» **About this task**
Quote verbatim the lines below, from the line containing "Spodnie cygaretki" through the line containing "Коряги (коряга) в аквариуме", inclusive of both.

Start of Information provided

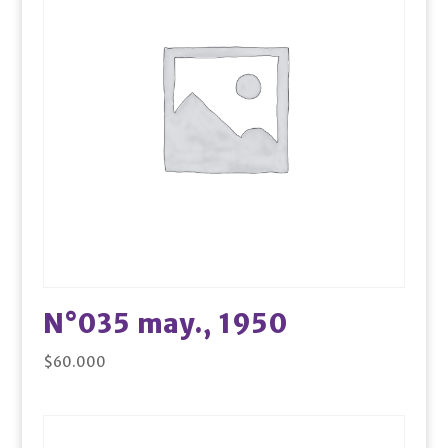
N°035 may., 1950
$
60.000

End of Information provided
Start of Information provided

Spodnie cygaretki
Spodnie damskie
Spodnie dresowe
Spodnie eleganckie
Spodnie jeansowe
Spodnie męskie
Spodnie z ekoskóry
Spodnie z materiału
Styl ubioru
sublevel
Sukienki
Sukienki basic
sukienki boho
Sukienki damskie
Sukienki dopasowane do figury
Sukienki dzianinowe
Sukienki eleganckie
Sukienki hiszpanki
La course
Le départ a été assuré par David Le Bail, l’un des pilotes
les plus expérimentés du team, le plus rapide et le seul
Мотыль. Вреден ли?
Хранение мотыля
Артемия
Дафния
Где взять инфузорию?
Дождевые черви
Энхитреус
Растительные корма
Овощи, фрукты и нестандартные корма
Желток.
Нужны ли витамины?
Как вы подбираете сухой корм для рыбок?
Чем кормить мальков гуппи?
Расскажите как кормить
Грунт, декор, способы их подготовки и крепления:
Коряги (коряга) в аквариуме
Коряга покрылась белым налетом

End of Information provided

» **Output**
Spodnie cygaretki
Spodnie damskie
Spodnie dresowe
Spodnie eleganckie
Spodnie jeansowe
Spodnie męskie
Spodnie z ekoskóry
Spodnie z materiału
Styl ubioru
sublevel
Sukienki
Sukienki basic
sukienki boho
Sukienki damskie
Sukienki dopasowane do figury
Sukienki dzianinowe
Sukienki eleganckie
Sukienki hiszpanki
La course
Le départ a été assuré par David Le Bail, l’un des pilotes
les plus expérimentés du team, le plus rapide et le seul
Мотыль. Вреден ли?
Хранение мотыля
Артемия
Дафния
Где взять инфузорию?
Дождевые черви
Энхитреус
Растительные корма
Овощи, фрукты и нестандартные корма
Желток.
Нужны ли витамины?
Как вы подбираете сухой корм для рыбок?
Чем кормить мальков гуппи?
Расскажите как кормить
Грунт, декор, способы их подготовки и крепления:
Коряги (коряга) в аквариуме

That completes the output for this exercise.